If you are really concerned with water quality look at Nitrogen as a measure of your water quality. In terms of parts per million, using an aquarium test kit, ammonia and nitrite should measure zero. Nitrate should be 20ppm or lower before a water change...the lower the better.


----------



## CrypticLifeStyle (Dec 14, 2009)

I was going to say, unless your tap pH is extremely high/low just use as is. Constant water adjusting causes a lot of stress on fish, opposed to tinkering with it all the time.


----------



## Doyoulikefishsticks (Jan 10, 2013)

So, water parameters (By the way I just now noticed I wrote perimeters in the topic title...whoops :lol: ) for CA's are actually similar to the parameters for Lake Malawi cichlids, and CA's are very adaptable...I hope I'm not opening up a can of worms, but so what then is the fundamental reasoning for not keeping them together? Is it really just a minor issue without any real health impacts for the fish?


----------



## Doyoulikefishsticks (Jan 10, 2013)

Just want to add to my above post: OTHER than potential crossbreeding? Can CA's breed with lake Malawi species?


----------



## BC in SK (Aug 11, 2012)

Doyoulikefishsticks said:


> OTHER than potential crossbreeding? Can CA's breed with lake Malawi species?


No they can not. Has not been shown to be possible. Either extremely unlikely or impossible.

There are various reasons why some aqaurists do not like mixing the two. For some aqaurists a biotope is the ideal. From this perspective, you have to keep fishes collected from the same water body; should even be from the same location and occupy the same niche as adults. Of course few aquariums live up to this ideal eg. Even mbuna from different parts of lake malawi strays from this ideal, let alone fish from other continents such as BN plecos.

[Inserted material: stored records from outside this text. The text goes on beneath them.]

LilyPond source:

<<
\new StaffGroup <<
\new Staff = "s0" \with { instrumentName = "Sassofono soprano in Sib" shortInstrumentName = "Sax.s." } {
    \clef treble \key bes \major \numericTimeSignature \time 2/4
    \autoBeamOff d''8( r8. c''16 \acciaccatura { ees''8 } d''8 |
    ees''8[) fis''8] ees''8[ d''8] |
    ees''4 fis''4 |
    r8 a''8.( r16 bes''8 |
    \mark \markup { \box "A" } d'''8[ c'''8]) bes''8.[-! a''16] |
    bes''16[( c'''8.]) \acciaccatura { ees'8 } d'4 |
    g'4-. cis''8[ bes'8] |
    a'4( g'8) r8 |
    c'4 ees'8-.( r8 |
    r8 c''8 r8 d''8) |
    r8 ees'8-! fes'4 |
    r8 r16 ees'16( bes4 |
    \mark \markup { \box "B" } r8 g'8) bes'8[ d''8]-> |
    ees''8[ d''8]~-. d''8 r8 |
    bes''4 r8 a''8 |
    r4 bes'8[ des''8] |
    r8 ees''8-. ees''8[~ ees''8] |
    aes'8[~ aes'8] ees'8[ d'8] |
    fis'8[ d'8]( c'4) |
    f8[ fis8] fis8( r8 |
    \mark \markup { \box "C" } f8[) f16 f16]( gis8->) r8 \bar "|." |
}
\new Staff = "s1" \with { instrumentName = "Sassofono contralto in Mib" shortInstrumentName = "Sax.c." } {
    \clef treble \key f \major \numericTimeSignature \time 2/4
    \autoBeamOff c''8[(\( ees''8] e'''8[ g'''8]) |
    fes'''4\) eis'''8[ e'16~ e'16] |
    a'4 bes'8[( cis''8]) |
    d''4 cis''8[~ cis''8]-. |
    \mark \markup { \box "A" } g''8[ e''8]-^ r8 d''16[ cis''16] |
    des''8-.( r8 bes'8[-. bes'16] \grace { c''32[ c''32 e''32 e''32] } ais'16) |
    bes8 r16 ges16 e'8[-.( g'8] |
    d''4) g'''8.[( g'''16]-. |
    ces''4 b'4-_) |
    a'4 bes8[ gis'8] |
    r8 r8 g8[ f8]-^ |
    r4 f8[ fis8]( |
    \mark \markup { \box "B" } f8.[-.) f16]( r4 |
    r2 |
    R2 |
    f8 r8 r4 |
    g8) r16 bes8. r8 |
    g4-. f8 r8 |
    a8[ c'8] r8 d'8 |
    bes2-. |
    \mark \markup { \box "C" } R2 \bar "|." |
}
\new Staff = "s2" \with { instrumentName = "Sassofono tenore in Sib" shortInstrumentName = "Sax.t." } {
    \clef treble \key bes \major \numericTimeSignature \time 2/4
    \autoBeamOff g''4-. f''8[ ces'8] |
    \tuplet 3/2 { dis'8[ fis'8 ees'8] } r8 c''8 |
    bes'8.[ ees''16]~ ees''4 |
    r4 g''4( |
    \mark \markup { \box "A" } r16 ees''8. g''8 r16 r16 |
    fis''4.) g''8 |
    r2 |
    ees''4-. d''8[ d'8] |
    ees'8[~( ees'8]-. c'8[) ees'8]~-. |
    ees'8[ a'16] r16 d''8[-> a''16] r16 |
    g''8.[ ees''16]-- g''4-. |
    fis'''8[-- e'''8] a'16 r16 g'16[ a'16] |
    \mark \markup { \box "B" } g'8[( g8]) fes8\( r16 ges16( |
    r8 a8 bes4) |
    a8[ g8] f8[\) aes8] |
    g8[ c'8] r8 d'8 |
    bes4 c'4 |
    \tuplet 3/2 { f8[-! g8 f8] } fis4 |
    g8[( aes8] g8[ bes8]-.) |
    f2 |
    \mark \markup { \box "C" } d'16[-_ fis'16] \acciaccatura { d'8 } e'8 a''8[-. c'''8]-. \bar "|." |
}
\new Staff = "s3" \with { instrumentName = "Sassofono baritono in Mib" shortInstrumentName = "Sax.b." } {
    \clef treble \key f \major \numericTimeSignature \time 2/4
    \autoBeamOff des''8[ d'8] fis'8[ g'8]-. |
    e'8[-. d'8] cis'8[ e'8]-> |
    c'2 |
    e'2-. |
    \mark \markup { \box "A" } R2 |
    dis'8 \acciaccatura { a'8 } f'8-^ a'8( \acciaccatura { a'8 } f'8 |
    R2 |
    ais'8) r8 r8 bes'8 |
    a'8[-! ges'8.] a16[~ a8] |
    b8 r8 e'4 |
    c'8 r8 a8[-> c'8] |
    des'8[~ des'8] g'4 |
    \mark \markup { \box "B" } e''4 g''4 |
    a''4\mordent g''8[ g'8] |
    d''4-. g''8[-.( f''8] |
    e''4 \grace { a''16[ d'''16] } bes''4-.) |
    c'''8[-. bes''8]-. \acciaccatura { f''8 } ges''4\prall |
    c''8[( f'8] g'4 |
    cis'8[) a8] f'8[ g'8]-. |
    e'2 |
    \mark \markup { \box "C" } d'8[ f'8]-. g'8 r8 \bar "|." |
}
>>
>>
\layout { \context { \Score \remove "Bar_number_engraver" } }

The predictability of outcomes is difficult to say with many cichlids. Not the same thing stocking auratus or kenyi with the rainbow cichlid, as it is stocking with salvini. The CA, if not dominant, need to at least hold their own. Stocking numbers; you need enough to distribute aggression but maybe not so many as in many rift lake cichlid tanks, especially if you have a breeding pair of substrate spawners in the tank. A lot of aquarists are not that familiar with such stocking.....don't have long term experience mixing the two. The cichlid hobby has been dominated by rift lake cichlids; less reason for rift lake cichlid keepers to mix becuase of the multitude of choices from the African lakes and a greater success of controlling aggression by overstocking.


----------



## sumthinfishy (Jan 26, 2013)

to much analyzing. i agree with everything said thus far. however, its about keeping it constant. they will adapt to parameters of most water( within reason ) the key is to keep it constant. water always wants to go back to its original state. if u are doung things to alter it you will fight a constant battle of fluctuation. this is very stressful to any fish. make sure to keep it constant which is obtained by not messing with it in first place.


----------